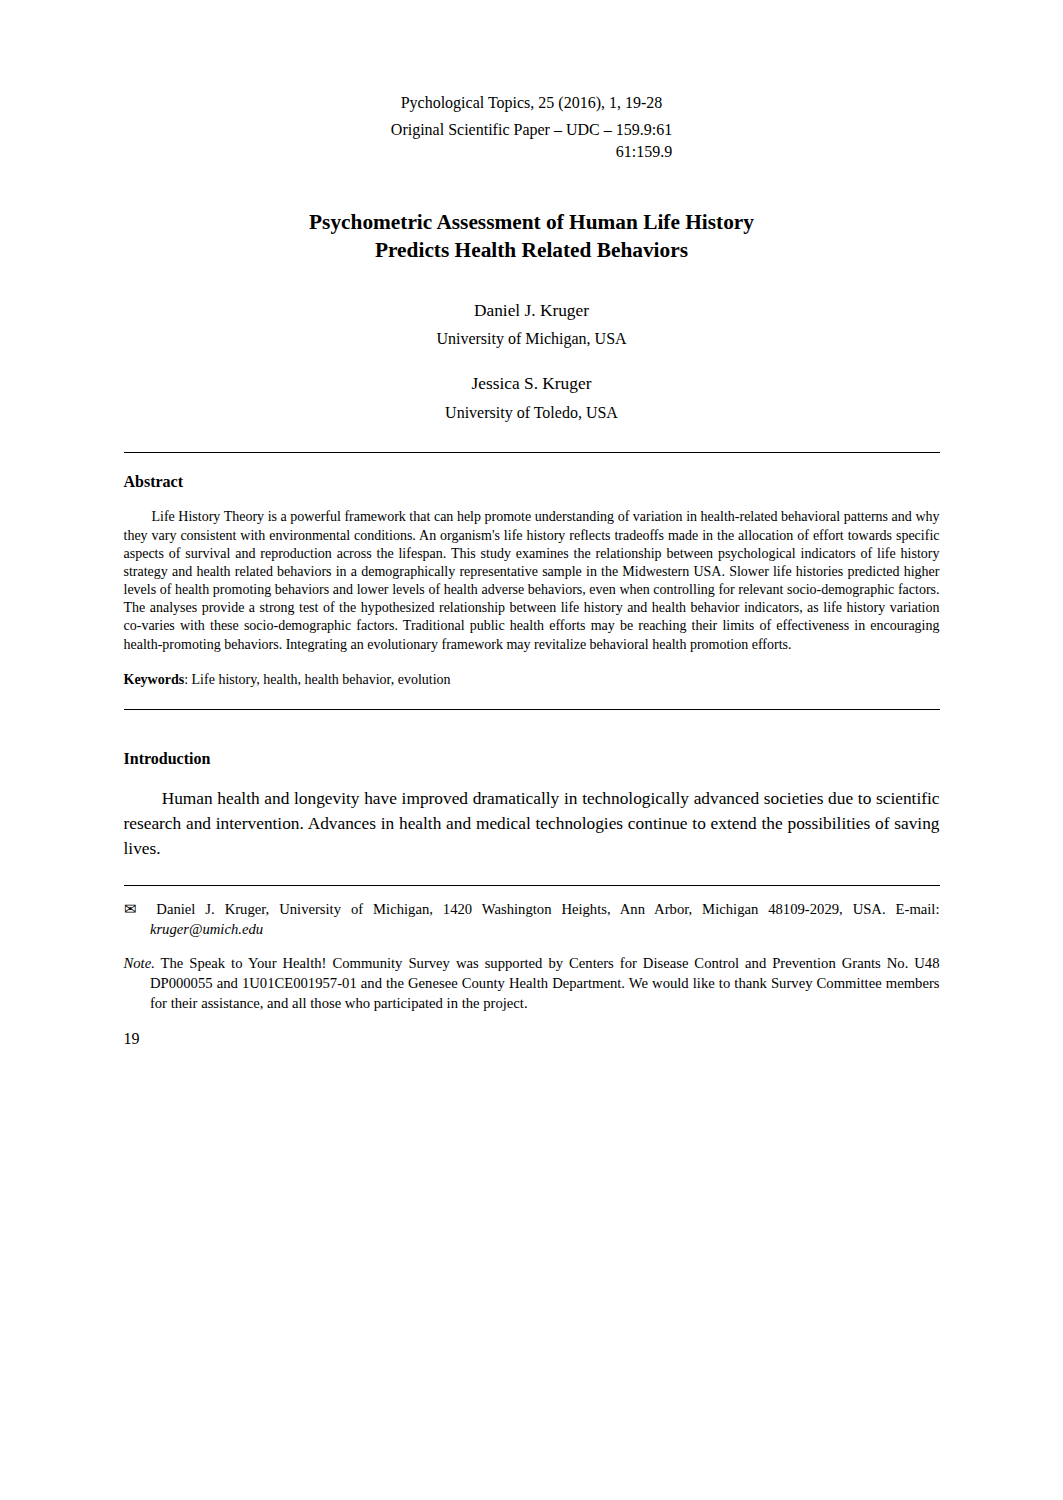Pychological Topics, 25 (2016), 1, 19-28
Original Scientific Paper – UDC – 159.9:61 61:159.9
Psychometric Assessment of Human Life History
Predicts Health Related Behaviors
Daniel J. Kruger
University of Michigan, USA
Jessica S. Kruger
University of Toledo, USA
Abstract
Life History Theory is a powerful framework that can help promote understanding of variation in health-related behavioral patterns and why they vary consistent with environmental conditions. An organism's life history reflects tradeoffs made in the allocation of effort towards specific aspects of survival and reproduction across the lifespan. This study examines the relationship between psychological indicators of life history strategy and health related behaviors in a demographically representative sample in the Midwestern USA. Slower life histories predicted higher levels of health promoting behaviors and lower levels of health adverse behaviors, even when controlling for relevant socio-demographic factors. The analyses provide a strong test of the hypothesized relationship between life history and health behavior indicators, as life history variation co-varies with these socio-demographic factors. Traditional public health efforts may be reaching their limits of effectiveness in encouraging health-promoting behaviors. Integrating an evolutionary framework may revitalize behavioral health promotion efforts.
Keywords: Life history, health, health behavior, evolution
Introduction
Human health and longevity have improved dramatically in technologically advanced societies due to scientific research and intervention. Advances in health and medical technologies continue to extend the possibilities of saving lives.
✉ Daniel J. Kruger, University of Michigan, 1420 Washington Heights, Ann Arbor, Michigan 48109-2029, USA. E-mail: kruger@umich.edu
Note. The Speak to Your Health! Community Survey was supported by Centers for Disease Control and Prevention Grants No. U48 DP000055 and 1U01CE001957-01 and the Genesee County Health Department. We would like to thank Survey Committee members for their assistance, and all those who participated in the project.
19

= = =

*TRY IT*
Copy out the data verbatim, with no pictures.

*WRITTEN RESPONSE*
Pychological Topics, 25 (2016), 1, 19-28
Original Scientific Paper – UDC – 159.9:61 61:159.9
Psychometric Assessment of Human Life History
Predicts Health Related Behaviors
Daniel J. Kruger
University of Michigan, USA
Jessica S. Kruger
University of Toledo, USA
Abstract
Life History Theory is a powerful framework that can help promote understanding of variation in health-related behavioral patterns and why they vary consistent with environmental conditions. An organism's life history reflects tradeoffs made in the allocation of effort towards specific aspects of survival and reproduction across the lifespan. This study examines the relationship between psychological indicators of life history strategy and health related behaviors in a demographically representative sample in the Midwestern USA. Slower life histories predicted higher levels of health promoting behaviors and lower levels of health adverse behaviors, even when controlling for relevant socio-demographic factors. The analyses provide a strong test of the hypothesized relationship between life history and health behavior indicators, as life history variation co-varies with these socio-demographic factors. Traditional public health efforts may be reaching their limits of effectiveness in encouraging health-promoting behaviors. Integrating an evolutionary framework may revitalize behavioral health promotion efforts.
Keywords: Life history, health, health behavior, evolution
Introduction
Human health and longevity have improved dramatically in technologically advanced societies due to scientific research and intervention. Advances in health and medical technologies continue to extend the possibilities of saving lives.
✉ Daniel J. Kruger, University of Michigan, 1420 Washington Heights, Ann Arbor, Michigan 48109-2029, USA. E-mail: kruger@umich.edu
Note. The Speak to Your Health! Community Survey was supported by Centers for Disease Control and Prevention Grants No. U48 DP000055 and 1U01CE001957-01 and the Genesee County Health Department. We would like to thank Survey Committee members for their assistance, and all those who participated in the project.
19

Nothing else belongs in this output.